Requirement 1 - Please repeat the column's passage that begins at the words "The stately building" and stops after "comes to oppression.", swapping "Beijing" for "China's capital".
Requirement 2 - In one to three sentences, explain why, according to the column, Constitution Avenue in Islamabad brings Tiananmen Square to mind.
----- Excerpt -----
ISSN: 1391 - 0531
Sunday October 7, 2007
Vol. 42 - No 19

Death blow to democracy at Pakistan's Tiananmen Square

Across the Palk Straits By Kuldip Nayar

The stately building of the Supreme Court stands on the Constitution Avenue in Islamabad. The avenue has seen the Pakistan constitution being battered again and again. It has come to remind one of the Tiananmen Square in Beijing where the pro-democracy protestors are beaten and bundled to jail when they criticise the rule of the Communist government. Totalitarian regimes, whether of the Left or of the right, are the same when it comes to oppression.

Pakistani opposition legislator Imran Khan, center, with their supporters march toward the National Assembly to submit his resignations, Tuesday, Oct. 2, 2007 in Islamabad, Pakistan. Opposition legislators submitted their resignations as part of their efforts to undercut President Gen. Pervez Musharraf's re-election bid while two of his opponents filed fresh legal challenges to his candidacy. (AP Photo/Anjum Naveed)
----- Source material -----
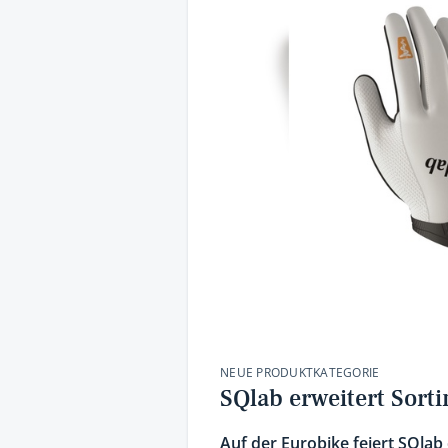
NEUE PRODUKTKATEGORIE
SQlab erweitert Sor
Auf der Eurobike feiert SQlab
-----
Written solution 1 -
The stately building of the Supreme Court stands on the Constitution Avenue in Islamabad. The avenue has seen the Pakistan constitution being battered again and again. It has come to remind one of the Tiananmen Square in China's capital where the pro-democracy protestors are beaten and bundled to jail when they criticise the rule of the Communist government. Totalitarian regimes, whether of the Left or of the right, are the same when it comes to oppression.

Written solution 2 - The avenue has seen Pakistan's constitution battered again and again, much as pro-democracy protesters at Tiananmen Square are beaten and jailed for criticizing the Communist government. The column holds that totalitarian regimes, whether of the left or the right, are the same when it comes to oppression.